Scientists at the University of Gothenburg and Chalmers University of Technology have found a bacterial component that serves as a UV filter without causing contact allergies.
"Oxidative Coupling as a Biomimetic Approach to the Synthesis of Scytonemin," was published online as an Organic Letter by the American Chemical Society.
Isabella Karlsson, research student in the department of chemistry at the University of Gothenburg, decided to seek an alternative UV filter based on her finding that some current UV filters, such as 4-tert-butyl-4'-methoxy dibenzoylmethane and octocrylene, can cause contact allergies after sun exposure.
Scytonemin is a UV-absorbing pigment produced more than 300 species of cyanobacteria that live in habitats exposed to strong sunlight. It is said to protect important cellular components in the cyanobacteria against harmful UV radiation. According to the researchers, the pigment has been shown to possess both anti-inflammatory and antiproliferative properties.
Through a collaboration with the Chalmers University of Technology, the University of Gothenburg synthesized an artificial form of the cyanobacterial alkaloid scytonemin. The parent structure, the scytoneman skeleton, was assembled by a ferric chloride induced oxidative coupling of two identical fragments.

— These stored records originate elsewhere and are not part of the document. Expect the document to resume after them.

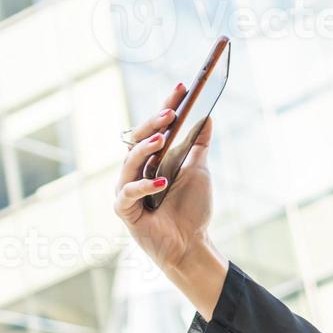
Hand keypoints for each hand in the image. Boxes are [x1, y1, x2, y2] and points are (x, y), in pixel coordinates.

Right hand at [114, 84, 227, 317]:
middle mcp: (135, 171)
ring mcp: (126, 190)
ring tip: (162, 138)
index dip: (167, 107)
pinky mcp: (124, 210)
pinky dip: (145, 186)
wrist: (190, 245)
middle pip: (136, 140)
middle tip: (171, 112)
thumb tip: (208, 116)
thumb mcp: (199, 172)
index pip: (156, 128)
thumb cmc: (192, 210)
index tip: (182, 87)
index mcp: (151, 160)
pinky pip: (129, 193)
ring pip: (129, 162)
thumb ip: (199, 146)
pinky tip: (162, 182)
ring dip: (146, 149)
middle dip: (152, 124)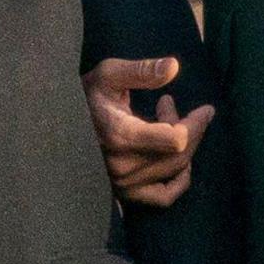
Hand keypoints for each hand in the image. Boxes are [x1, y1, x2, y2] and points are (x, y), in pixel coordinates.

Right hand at [86, 56, 215, 208]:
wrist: (58, 125)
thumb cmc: (87, 95)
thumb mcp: (109, 74)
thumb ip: (142, 71)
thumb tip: (173, 66)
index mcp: (121, 135)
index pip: (176, 139)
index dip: (196, 123)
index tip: (205, 109)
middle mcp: (123, 165)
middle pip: (180, 154)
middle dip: (192, 129)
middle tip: (184, 108)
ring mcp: (124, 182)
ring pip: (174, 170)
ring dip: (184, 146)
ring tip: (170, 123)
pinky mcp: (124, 193)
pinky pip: (163, 197)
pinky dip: (179, 181)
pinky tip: (181, 163)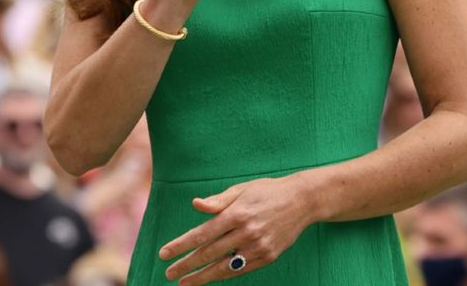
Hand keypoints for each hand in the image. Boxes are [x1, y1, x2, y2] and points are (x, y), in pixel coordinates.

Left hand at [158, 175, 311, 284]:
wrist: (302, 201)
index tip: (164, 254)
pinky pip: (241, 269)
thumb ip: (218, 201)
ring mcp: (258, 247)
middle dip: (187, 265)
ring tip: (185, 283)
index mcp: (237, 213)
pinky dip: (224, 275)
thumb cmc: (266, 192)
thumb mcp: (241, 189)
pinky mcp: (268, 257)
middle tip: (169, 273)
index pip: (202, 234)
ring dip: (202, 277)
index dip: (181, 246)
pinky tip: (210, 277)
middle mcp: (246, 232)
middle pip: (209, 253)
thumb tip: (195, 204)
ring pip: (224, 267)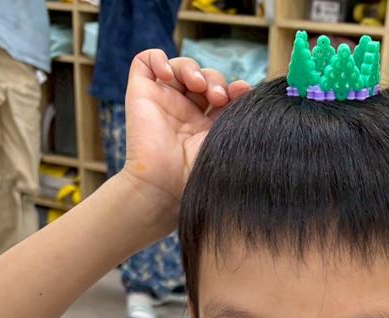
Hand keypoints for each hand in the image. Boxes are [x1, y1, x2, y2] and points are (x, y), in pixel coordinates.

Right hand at [121, 49, 251, 218]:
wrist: (165, 186)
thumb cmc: (198, 174)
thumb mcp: (226, 141)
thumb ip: (238, 116)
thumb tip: (247, 89)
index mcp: (205, 128)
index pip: (221, 94)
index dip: (232, 88)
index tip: (242, 92)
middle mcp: (184, 114)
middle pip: (203, 77)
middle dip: (215, 80)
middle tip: (219, 98)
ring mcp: (162, 102)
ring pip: (180, 67)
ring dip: (192, 68)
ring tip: (198, 85)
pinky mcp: (141, 93)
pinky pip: (146, 61)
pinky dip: (159, 59)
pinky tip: (170, 75)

This tetracyclic fragment was effectively constructed stereospecifically, with respect to the exocyclic double bond, by a tandem Heck–Suzuki–Miyaura cyclization as a key reaction.
The researchers found that the synthetic route is flexible and allows for effective synthesis of numerous scytonemin analogues. Karlsson and her team plan to conduct more research on the material before they test it as part of a sunscreen formulation; however, they are hopeful that their research will lead to an effective, allergen-free UV filter. They find that the pigment could also be developed into an anti-inflammatory or anticancer drug.